Of course, this ignores the fact that most music-player users will already have a collection of their own tracks. And while the service costs £14.95 a month in the UK, it’s only $14.95 a month in the US. At current exchange rates, UK users pay $27.95 each month for a service that costs US users $13 less – a difference of $156 (£83) a year.
Some of this is explained by VAT, which is not charged in the US. If VAT is removed from the UK price, Napster To Go is a more reasonable £12.72 each month. That’s the equivalent of $24 – a difference of $9 (£5) a month – or $106(£56)a year.
Straight currency comparisons can be unfair as currency values fluctuate. As Napster said: "You can't compare different currencies, particularly when the US doesn't have to pay VAT." But taking VAT into account a significant difference in price remains. Echoing Apple’s response to previous criticism of the difference in prices between territories, Napster blames the music labels.
"Licenses (to distribute tracks) have to be secured in local territories – and our US colleagues get a better price from the labels that we do in the UK," the company said.
The Consumers Association – which has forced a Europe-wide investigation into Apple's iTunes prices – is aware of such issues. Speaking in December 04, spokesman Phil Evans said: "When we made our complaint about iTunes we specifically said we were concerned about all territorial practices – particularly in licensing – which the OFT acknowledged in its statement."
Despite such price grumbles, Napster continues to drive its service based on cost: "iTunes is a one-dimensional business model that exists (and is subsidized by) the enduring popularity of the iPod. We expect many disgruntled iPod owners to ask Apple why they are having to pay so much to fill their players and why they can't use them with Napster."
Apple has failed to engage Napster in battle – as yet. Requests for comment have been met with silence from iTunes Music Store.
When Apple, Napster or any other digital music download seller shifts a track the customer owns that track in perpetuity.

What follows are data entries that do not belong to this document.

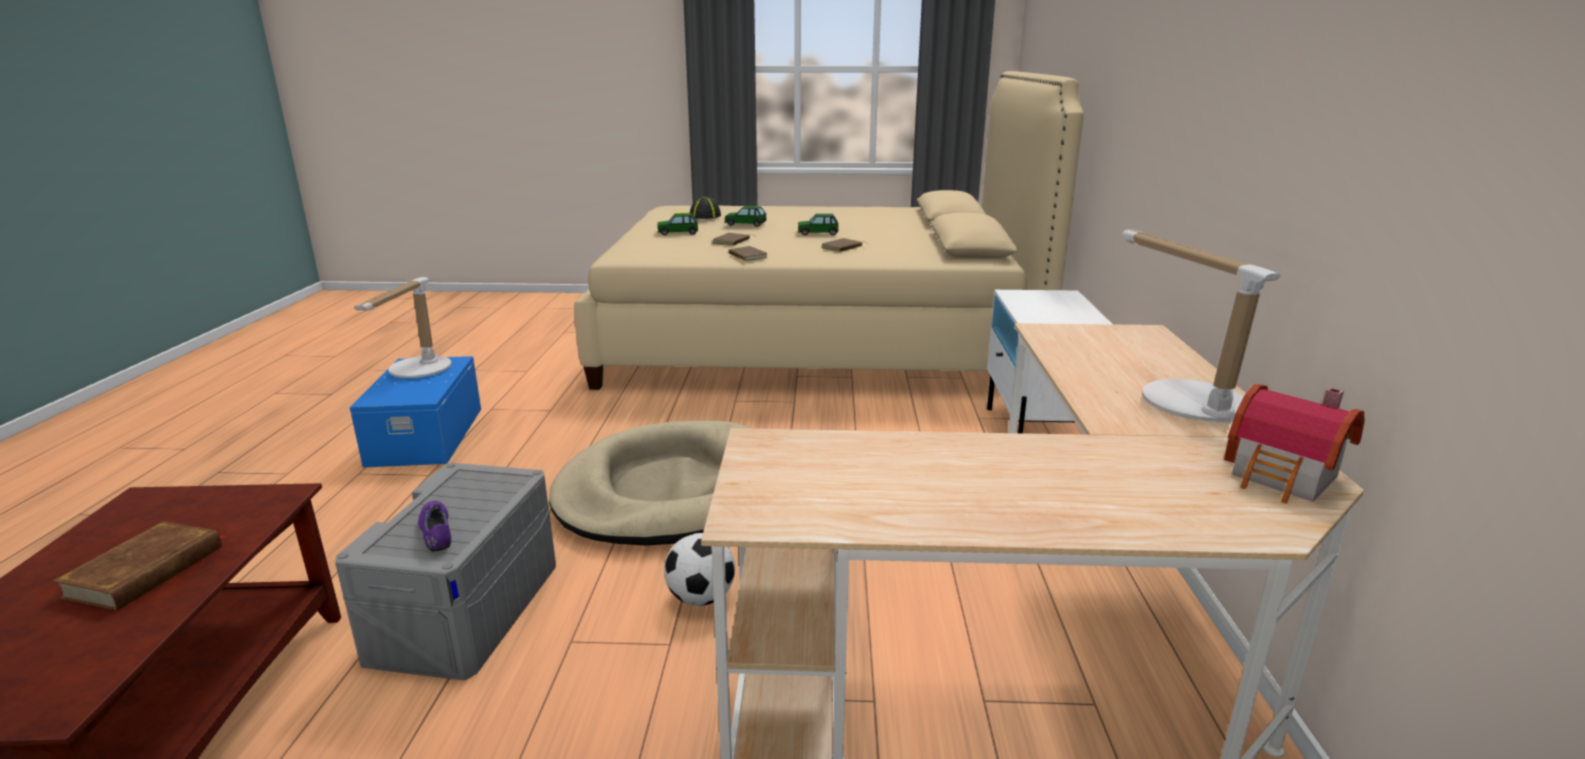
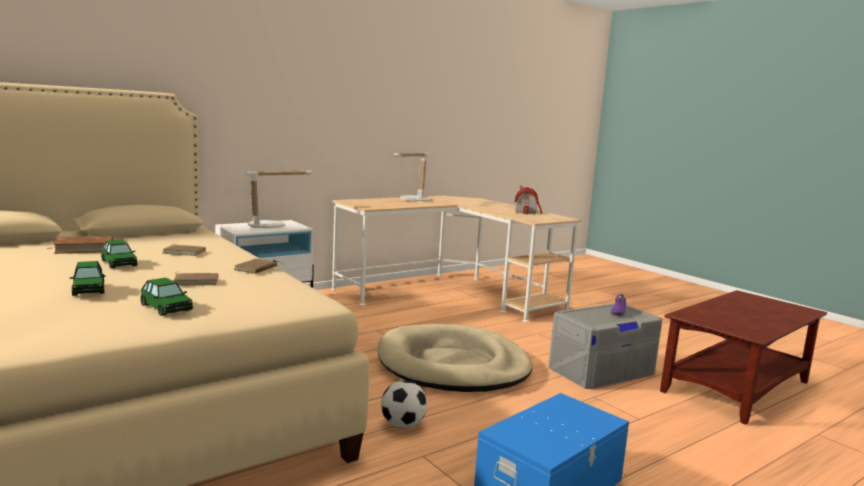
camera: 130 degrees left, 10 degrees down
(146, 571) = (734, 311): brown book -> brown book (84, 249)
(416, 372) = (549, 434): table lamp -> table lamp (271, 226)
(697, 216) = (48, 315): cap -> none
(701, 598) = (509, 336): football -> football (402, 425)
(1285, 478) = (450, 197): toy house -> toy house (527, 212)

Labels and artists are paid a similar amount to what they would earn through any other kind of retail sale. Artists’ royalties as high as 13 percent of the label’s share of the sale are paid (around 80 percent of the iTunes track price), in addition to any relevant royalty to collection agents, such as PRS or MCPS.
When you get a track through Napster To Go, a different type of royalty model ensues.
While it's reasonable to assume Napster is paying labels a fee for the rights to distribute tracks, artists’ royalties for such services are accounted differently. Napster pays each time a track is played.
These royalties are collected in the UK by the PRS/MCPS Alliance. They are flat rate and shared between artists according to set criteria. To count track plays, Napster To Go has the capacity to monitor your listening habits.
Napster explained: "Every time a track is played using Napster, then the rights owners get paid using our automated back-end system. In the case of Napster To Go, the music players log track plays and when the player is plugged back into the client, it updates our records."
Napster To Go requires that users plug their music player in each month to keep the tracks they have on board functioning, which also serves to update the company's database servers. Up to three music players can be maintained for each account.